• **ACTIVITY**:
Copy out, unchanged, every line of the records from the line containing "Using the gray" through the final line of the records.

• **SOURCE MATERIAL**:
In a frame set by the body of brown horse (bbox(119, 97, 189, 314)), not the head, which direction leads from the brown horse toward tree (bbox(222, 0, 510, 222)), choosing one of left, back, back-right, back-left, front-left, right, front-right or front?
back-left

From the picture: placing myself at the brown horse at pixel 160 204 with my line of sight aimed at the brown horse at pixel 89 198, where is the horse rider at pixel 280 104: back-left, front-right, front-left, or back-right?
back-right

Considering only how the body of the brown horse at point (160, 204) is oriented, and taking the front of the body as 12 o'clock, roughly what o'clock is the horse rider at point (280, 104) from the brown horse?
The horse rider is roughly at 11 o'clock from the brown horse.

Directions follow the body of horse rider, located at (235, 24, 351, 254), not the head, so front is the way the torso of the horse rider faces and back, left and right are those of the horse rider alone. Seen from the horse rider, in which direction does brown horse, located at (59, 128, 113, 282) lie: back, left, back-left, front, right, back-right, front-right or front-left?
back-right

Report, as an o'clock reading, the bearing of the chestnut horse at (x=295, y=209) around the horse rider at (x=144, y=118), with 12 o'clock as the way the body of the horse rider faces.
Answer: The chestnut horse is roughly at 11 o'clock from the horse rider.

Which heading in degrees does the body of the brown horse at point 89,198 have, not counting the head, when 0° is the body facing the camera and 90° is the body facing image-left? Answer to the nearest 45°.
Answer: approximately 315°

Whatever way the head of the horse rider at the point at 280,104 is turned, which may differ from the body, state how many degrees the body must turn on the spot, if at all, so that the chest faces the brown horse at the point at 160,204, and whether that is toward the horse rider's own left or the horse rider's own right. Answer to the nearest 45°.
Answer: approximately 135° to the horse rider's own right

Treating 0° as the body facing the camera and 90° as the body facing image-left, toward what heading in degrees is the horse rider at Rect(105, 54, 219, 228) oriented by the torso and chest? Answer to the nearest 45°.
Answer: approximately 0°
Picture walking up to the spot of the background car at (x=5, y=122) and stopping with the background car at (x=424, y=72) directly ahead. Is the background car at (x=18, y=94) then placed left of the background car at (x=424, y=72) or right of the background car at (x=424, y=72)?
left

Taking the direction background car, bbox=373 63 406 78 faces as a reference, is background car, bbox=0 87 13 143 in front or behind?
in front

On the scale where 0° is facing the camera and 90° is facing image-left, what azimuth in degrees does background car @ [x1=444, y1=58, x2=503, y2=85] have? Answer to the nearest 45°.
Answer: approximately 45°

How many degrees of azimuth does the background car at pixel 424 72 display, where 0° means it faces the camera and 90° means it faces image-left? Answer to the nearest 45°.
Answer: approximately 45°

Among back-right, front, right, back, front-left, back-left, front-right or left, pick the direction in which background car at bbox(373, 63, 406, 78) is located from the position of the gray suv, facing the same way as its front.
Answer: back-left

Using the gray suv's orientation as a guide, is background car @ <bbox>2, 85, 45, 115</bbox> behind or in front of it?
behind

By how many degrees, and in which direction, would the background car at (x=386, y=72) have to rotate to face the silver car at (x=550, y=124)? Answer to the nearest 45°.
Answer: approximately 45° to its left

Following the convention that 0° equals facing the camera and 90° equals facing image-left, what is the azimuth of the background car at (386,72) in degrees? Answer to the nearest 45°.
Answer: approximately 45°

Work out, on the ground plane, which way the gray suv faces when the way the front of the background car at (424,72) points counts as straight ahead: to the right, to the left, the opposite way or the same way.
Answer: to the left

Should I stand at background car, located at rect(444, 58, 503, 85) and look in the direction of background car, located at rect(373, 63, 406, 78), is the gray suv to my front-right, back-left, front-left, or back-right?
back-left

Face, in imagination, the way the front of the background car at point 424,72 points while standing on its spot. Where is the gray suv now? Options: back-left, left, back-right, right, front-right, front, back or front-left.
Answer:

• **RESPONSE TO THIS TASK**:
Using the gray suv's orientation as a guide, is background car @ <bbox>2, 85, 45, 115</bbox> behind or in front of it?
behind

By how many degrees, and in which direction, would the background car at (x=386, y=72) have to rotate to face the silver car at (x=550, y=124)? Answer to the nearest 45°.
Answer: approximately 45° to its left

Following the convention that 0° equals facing the camera and 90° equals facing image-left, what is the azimuth of the background car at (386,72) in degrees? Answer to the nearest 45°.
Answer: approximately 45°

Work out, on the ground plane, which way the gray suv faces when the way the front of the background car at (424,72) points counts as straight ahead: to the right, to the left, the opposite way or the same way.
Answer: to the left

Should I stand at background car, located at rect(444, 58, 503, 85) and look in the direction of background car, located at rect(373, 63, 406, 78), is the gray suv to my front-right, back-left, front-left, or back-right?
back-left

Face, in imagination, the way the front of the background car at point 424,72 points while standing on its spot. Where is the gray suv now? Options: back-left, left, back-right, right, front-right, front, back or front-left.
Answer:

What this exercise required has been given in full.